La dittatura cinese e i suoi sottoposti all’interno del sistema di Hong Kong colpiscono ancora. E, questa volta, colpiscono durissimo. Dodici attivisti pro democrazia di Hong Kong, tra cui Joshua Wong (uno dei leader fondamentali delle recenti proteste contro la dittatura cinese), hanno ricevuto la lettera di squalifica dai funzionari elettorali e non potranno correre alle elezioni di settembre per il rinnovo della LegCo, il piccolo parlamento locale, che (serva a capire la portata enorme dell’esclusione dei candidati suddetti) è composto da 70 membri, di cui solo 35 eletti direttamente. Wong ha affermato che questo provvedimento mostrerebbe un “totale disprezzo” per Hong Kong e per la volontà degli abitanti. “La Cina calpesta così l’autonomia della città e tenta di mantenere il potere legislativo della città sotto controllo.
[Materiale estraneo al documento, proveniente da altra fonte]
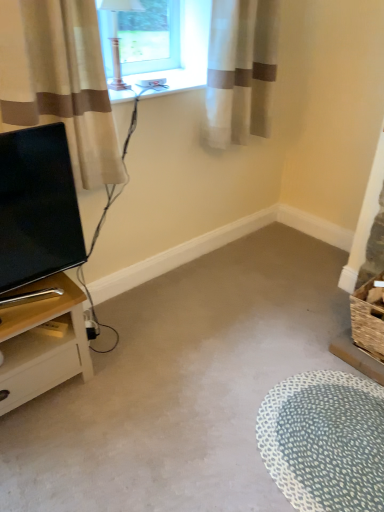
Where is `free point below matte black tv at left (from a real-world perspective)`? Image resolution: width=384 pixels, height=512 pixels. free point below matte black tv at left (from a real-world perspective) is located at coordinates (44, 294).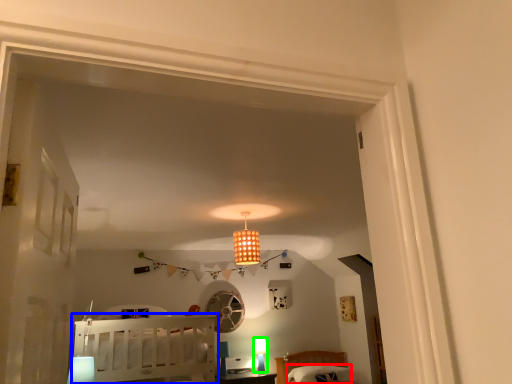
Question: Which is nearer to the pillow (highlighted by a red box)? furniture (highlighted by a blue box) or lamp (highlighted by a green box).

Choices:
 (A) furniture
 (B) lamp

Answer: (B)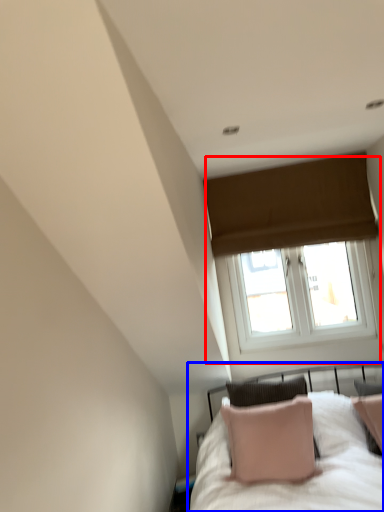
Question: Which object appears farthest to the camera in this image, window (highlighted by a red box) or bed (highlighted by a blue box)?

Choices:
 (A) window
 (B) bed

Answer: (A)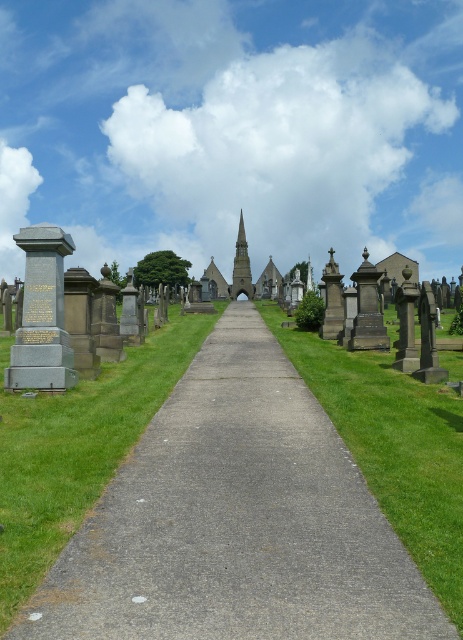
Is gray concrete pavement at center positioned behind smooth gray spire at center?

No, gray concrete pavement at center is closer to the viewer.

Between gray concrete pavement at center and smooth gray spire at center, which one has more height?

smooth gray spire at center

Locate an element on the screen. gray concrete pavement at center is located at coordinates (236, 522).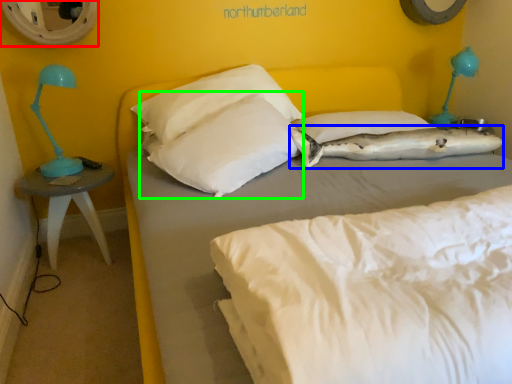
Question: Which object is positioned farthest from mirror (highlighted by a red box)? Select from pillow (highlighted by a blue box) and pillow (highlighted by a green box).

Choices:
 (A) pillow
 (B) pillow

Answer: (A)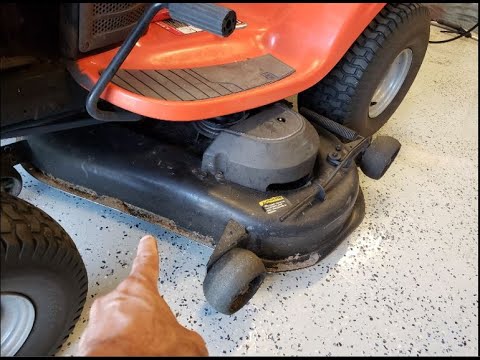
Image resolution: width=480 pixels, height=360 pixels. I want to click on handle, so (190, 9).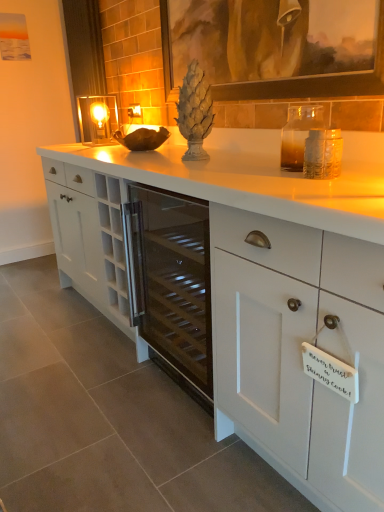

Questa è la più grande repressione di sempre sul movimento democratico della città”, ha proseguito il giovane attivista.
La motivazione addotta per l’esclusione di Wong riguarda la sua aspra critica alla “legge sulla sicurezza” introdotta poco tempo fa a Hong Kong, che, di fatto, strangola l’autonomia della città.
Una mossa subdola, questa della Cina, che arriva nel tentativo disperato di reprimere la chiara volontà dei cittadini di Hong Kong (del resto, chi mai vorrebbe passare di sua sponte da un sistema democratico a una dittatura comunista?), manifestatasi nella clamorosa affluenza alle primarie dei partiti pro-democrazia, che, pur non essendo state ufficialmente autorizzate e nonostante l’emergenza Coronavirus, avevano visto la partecipazione di oltre 600mila elettori su 7 milioni di abitanti: come se alle primarie di un partito italiano si presentassero 6 milioni di persone.
Proprio Joshua Wong era stato il candidato con più preferenze, toccando quota 30mila. Tra l’altro, alle precedenti elezioni amministrative (da non confondersi con quelle legislative in vista) tenutesi lo scorso novembre, i partiti anti-Pechino avevano ottenuto un risultato forse ancora più netto, conquistando il 90%. La governatrice di Hong Kong, Carrie Lam, è però di fatto un organo del governo cinese. Per quanto ancora Pechino potrà tenere sotto la sua morsa una popolazione che ritiene palesemente illegittimo questo controllo? Difficile a dirsi. Joshua Wong, però, di una cosa è certo: “Non ci arrenderemo. La nostra resistenza continuerà e speriamo che il mondo possa stare con noi nella prossima battaglia”.